ACTIVITY:
Wherever "registered" occurs in the entries, copy the line that holds it.

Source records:
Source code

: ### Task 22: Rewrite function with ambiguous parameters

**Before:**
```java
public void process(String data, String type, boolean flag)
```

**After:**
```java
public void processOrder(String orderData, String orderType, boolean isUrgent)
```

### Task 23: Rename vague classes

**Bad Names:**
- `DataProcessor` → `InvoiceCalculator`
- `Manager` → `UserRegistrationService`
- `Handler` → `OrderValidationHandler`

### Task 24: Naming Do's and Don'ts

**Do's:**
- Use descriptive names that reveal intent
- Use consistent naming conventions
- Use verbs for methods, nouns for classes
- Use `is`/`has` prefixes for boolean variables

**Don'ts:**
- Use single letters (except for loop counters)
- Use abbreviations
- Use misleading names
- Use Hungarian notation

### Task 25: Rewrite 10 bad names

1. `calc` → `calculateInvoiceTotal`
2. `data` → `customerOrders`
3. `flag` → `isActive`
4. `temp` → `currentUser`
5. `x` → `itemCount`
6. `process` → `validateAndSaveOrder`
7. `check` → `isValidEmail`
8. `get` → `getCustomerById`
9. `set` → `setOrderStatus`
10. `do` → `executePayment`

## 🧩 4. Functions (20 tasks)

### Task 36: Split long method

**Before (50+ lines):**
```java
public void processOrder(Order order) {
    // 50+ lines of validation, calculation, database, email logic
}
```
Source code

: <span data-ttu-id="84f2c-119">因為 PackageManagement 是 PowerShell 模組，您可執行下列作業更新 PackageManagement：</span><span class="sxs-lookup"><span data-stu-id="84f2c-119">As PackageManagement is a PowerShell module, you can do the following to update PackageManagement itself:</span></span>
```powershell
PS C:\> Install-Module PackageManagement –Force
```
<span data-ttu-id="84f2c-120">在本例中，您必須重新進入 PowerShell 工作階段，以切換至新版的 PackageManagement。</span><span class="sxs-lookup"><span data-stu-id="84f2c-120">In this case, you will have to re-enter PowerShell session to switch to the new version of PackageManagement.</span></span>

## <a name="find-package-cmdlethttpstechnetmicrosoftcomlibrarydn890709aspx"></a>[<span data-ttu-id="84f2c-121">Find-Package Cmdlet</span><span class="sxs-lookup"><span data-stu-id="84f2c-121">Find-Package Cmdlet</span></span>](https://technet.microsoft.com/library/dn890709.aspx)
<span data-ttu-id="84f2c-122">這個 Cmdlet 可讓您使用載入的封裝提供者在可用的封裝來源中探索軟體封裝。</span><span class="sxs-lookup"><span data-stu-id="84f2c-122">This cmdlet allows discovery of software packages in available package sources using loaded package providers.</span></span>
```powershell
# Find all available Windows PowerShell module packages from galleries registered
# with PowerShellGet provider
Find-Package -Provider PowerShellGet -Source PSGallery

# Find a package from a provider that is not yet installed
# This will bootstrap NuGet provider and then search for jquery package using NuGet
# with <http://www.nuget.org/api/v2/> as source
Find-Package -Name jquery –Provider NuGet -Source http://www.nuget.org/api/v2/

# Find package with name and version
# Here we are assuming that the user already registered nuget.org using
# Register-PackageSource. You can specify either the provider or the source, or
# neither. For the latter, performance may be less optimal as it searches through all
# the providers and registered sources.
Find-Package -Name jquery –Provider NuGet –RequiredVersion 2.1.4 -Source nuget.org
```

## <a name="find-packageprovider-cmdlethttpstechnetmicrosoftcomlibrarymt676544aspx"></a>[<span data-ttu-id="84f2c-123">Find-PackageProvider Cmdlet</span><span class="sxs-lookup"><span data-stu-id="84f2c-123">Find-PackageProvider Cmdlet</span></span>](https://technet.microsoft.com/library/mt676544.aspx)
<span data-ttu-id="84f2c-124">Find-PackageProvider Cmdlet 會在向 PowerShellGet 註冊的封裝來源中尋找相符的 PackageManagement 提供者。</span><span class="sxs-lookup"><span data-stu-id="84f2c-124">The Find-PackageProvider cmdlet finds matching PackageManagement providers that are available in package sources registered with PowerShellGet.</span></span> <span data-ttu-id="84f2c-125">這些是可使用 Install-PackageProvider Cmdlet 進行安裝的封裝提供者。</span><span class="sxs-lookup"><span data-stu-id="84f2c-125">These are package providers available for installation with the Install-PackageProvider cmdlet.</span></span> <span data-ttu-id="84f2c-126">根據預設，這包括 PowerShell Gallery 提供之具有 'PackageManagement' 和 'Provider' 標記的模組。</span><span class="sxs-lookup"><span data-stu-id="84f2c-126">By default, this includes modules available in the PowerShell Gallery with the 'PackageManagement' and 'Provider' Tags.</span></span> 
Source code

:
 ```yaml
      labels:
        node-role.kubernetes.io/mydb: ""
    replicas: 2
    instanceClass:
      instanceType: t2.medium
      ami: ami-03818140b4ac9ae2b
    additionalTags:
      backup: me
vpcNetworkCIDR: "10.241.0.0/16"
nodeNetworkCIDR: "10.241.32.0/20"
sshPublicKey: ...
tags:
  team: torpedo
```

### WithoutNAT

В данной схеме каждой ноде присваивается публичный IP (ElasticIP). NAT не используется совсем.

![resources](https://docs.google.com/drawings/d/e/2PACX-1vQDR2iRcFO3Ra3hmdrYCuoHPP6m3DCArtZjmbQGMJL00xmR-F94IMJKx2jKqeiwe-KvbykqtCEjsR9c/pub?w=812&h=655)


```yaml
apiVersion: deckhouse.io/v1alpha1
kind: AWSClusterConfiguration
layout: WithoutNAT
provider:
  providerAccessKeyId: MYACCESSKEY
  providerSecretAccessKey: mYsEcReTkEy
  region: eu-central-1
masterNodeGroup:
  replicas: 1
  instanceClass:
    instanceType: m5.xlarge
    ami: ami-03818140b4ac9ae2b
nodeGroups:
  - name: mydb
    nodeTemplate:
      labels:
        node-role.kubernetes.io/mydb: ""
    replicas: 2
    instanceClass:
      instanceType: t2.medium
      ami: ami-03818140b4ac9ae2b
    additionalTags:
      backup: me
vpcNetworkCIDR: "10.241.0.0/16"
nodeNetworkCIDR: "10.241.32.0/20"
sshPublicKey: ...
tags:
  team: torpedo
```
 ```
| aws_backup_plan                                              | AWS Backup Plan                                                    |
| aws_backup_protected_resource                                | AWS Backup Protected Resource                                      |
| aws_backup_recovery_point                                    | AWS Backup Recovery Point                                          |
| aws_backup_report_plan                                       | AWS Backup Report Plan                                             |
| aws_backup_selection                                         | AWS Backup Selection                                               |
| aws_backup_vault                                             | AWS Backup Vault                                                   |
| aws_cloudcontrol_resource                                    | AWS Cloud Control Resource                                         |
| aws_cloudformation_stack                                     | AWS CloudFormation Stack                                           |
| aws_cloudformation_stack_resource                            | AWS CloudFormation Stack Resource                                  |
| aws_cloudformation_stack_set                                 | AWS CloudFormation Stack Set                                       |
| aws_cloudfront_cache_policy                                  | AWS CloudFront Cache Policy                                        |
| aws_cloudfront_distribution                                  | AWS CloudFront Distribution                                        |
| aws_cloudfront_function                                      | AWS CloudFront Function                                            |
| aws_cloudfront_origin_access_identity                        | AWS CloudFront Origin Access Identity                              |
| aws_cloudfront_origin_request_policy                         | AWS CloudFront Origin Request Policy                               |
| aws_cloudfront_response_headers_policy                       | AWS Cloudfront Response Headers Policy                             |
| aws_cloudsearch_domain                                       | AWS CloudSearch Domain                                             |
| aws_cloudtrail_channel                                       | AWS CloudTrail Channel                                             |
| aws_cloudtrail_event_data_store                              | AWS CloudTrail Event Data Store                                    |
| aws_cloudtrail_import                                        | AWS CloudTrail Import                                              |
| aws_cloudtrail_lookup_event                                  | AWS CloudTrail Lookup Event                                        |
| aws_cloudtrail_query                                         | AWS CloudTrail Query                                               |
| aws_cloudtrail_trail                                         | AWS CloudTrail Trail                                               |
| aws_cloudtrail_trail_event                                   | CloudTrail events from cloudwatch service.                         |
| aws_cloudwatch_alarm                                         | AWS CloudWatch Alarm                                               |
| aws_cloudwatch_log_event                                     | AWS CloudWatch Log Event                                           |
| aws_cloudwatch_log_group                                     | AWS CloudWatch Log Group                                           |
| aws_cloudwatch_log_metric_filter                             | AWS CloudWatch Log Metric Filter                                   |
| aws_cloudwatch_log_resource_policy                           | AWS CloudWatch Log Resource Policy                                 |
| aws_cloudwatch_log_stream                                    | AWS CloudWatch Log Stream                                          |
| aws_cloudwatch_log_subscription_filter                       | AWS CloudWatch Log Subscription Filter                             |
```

RESPONSE TO THIS TASK:
# Find all available Windows PowerShell module packages from galleries registered
# Here we are assuming that the user already registered nuget.org using
# the providers and registered sources.
<span data-ttu-id="84f2c-124">Find-PackageProvider Cmdlet 會在向 PowerShellGet 註冊的封裝來源中尋找相符的 PackageManagement 提供者。</span><span class="sxs-lookup"><span data-stu-id="84f2c-124">The Find-PackageProvider cmdlet finds matching PackageManagement providers that are available in package sources registered with PowerShellGet.</span></span> <span data-ttu-id="84f2c-125">這些是可使用 Install-PackageProvider Cmdlet 進行安裝的封裝提供者。</span><span class="sxs-lookup"><span data-stu-id="84f2c-125">These are package providers available for installation with the Install-PackageProvider cmdlet.</span></span> <span data-ttu-id="84f2c-126">根據預設，這包括 PowerShell Gallery 提供之具有 'PackageManagement' 和 'Provider' 標記的模組。</span><span class="sxs-lookup"><span data-stu-id="84f2c-126">By default, this includes modules available in the PowerShell Gallery with the 'PackageManagement' and 'Provider' Tags.</span></span> 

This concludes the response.